3.5 Glutamate synthesis in illuminated guard cells likely depends on PEPc CO2 assimilation and previously stored citrate
Illumination leads to increased R13C in glutamatem/z 156 (Figure 4). This fragment contains the 2,3,4,5-C of the Glu backbone, which are derived from the TCA cycle (2,3-C) and from pyruvate dehydrogenase (PDH) activity (4,5-C) (Abadie et al.2017). We next investigated the sources of carbon for Glu synthesis in illuminated guard cells by analysing both R13C and RIA data of Glu and metabolites of, or associated to, the TCA cycle. Increased R13C in pyruvate m/z 174 (1,2,3-C) was only observed in the light (Figure 4). However, increases in the M3 isotopologue (m/z 177) of pyruvate was observed at 10 min of labelling in dark-exposed guard cells, indicating the incorporation of three carbons labelled at this time point (Supplemental Figure S5). After 60 min of labelling, the R13C in pyruvate was 2.5-fold higher in the light, when compared to dark-exposed guard cells (Figure 6). No substantial difference was noticed in the intensity of citrate isotopologues of the m/z 273 fragment (1,2,3,4,5-C) in both dark and light samples over time. Although a slight but significant increase in the intensity of m/z 274 was noticed (Supplemental Figure S6), this neither led to an increased R13C over time in the dark nor in the light (Figure 4). Furthermore, no difference in the R13C of m/z 273 between dark-exposed and illuminated guard cells after 60 min of labelling was observed (Figure 6). This fragment contains the 1,2,3,4,5-C of the citrate backbone (Okahashi et al. 2019). Interestingly, the labelling in citrate does not match those observed in Glu. RIA data of the fragmentm/z 156 (2,3,4,5-C) indicates that four 13C were incorporated into Glu after 60 min in the light, as evidenced by the increases in the isotopologues M1-M4 (m/z 157-160) of this fragment (Supplemental Figure S7). This leads to a higher R13C in Glu in the light, when compared to dark-exposed guard cells (Figure 6). These results suggest that the carbon labelled in citrate is probably derived from PEPc activity (Abadie et al. 2017) and that the labelling in citrate is diluted by the incorporation of stored, non-labelled compounds, as previously suggested in leaves (Cheung et al. 2014).

Stored data entries
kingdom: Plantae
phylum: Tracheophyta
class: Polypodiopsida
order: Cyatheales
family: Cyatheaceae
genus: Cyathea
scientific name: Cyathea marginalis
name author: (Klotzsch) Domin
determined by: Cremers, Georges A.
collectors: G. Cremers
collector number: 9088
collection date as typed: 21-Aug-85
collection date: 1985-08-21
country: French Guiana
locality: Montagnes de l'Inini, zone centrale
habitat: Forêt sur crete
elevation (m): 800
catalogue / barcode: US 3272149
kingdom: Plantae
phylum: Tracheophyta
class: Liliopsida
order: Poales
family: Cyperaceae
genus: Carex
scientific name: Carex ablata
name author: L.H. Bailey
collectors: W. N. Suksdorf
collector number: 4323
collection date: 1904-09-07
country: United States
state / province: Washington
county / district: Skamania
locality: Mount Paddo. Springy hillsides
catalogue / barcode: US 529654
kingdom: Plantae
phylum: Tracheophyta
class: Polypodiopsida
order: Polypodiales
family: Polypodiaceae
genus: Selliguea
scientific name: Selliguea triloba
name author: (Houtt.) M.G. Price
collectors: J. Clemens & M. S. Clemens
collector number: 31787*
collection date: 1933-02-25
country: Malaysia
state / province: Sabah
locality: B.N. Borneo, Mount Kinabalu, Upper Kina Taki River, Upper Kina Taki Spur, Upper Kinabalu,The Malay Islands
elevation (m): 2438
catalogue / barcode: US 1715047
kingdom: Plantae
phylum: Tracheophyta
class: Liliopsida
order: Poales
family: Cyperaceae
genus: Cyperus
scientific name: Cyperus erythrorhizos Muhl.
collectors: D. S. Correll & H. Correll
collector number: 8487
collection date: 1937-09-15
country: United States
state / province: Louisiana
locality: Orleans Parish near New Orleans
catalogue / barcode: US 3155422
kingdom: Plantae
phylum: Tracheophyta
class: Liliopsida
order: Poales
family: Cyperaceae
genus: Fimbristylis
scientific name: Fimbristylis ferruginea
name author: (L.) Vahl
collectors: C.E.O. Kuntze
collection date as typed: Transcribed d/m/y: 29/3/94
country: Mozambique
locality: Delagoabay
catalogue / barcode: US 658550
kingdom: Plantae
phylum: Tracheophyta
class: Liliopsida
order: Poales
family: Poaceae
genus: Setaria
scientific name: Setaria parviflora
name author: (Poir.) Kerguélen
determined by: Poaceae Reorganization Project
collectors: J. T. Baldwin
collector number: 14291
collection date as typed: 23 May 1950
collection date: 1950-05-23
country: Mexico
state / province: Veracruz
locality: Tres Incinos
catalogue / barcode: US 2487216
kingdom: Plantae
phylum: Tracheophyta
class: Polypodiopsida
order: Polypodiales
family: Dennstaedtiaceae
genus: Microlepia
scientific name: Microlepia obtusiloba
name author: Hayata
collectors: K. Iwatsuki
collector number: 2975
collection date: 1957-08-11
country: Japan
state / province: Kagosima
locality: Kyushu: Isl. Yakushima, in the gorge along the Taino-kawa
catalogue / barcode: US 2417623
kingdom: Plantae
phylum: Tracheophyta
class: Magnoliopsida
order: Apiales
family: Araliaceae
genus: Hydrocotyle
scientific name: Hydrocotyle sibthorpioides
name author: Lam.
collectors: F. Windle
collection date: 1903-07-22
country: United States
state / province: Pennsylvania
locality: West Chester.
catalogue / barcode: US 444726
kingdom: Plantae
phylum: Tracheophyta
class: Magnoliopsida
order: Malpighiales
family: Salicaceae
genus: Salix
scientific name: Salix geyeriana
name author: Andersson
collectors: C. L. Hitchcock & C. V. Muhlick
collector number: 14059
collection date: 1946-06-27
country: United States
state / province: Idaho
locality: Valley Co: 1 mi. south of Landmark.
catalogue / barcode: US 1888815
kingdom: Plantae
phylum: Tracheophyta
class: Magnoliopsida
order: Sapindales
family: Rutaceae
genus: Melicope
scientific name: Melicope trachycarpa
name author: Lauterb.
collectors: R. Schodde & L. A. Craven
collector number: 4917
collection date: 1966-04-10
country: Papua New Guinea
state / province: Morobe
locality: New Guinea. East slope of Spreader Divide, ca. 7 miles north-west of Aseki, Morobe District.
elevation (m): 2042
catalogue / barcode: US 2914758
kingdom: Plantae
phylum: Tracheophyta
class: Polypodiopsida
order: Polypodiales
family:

• _Work to complete_
Can you write the next part of the section on glutamate synthesis in illuminated guard cells, starting after its last sentence?

• _Exercise response_
Given that Glu could be synthesized by the activity of both Ala and Asp aminotransferases (AlaAT and AspAT) and degraded toward GABA synthesis, we additionally investigated the 13C-enrichment in these metabolites. An increased R13C in Ala was observed in both conditions, whilst Asp was only labelled in the light, when compared to the time 0 of the experiment (Figure 4). However, no difference in the fractional 13C-enrichment (F13C) of these metabolites between dark and light conditions after 60 min of labelling was observed (Figure 6). No13C-enrichment in GABA m/z 174 was observed (Figure 6). However, assessment of recent data from Arabidopsis guard cells fed with 13C-sucrose (Medeiros et al.2018b), showed an increased F13C in this metabolite during dark-to-light transition (Supplemental Figure S8). Taken together, these results suggest that whilst both AlaAT and AspAT might contribute to the synthesis of Glu, the reactions catalysed by these enzymes do not fully explain the labelling found in Glu. It seems likely that Glu synthesis in illuminated guard cells mostly depends on carbons from both PEPc-mediated CO2 assimilation and previously stored citrate.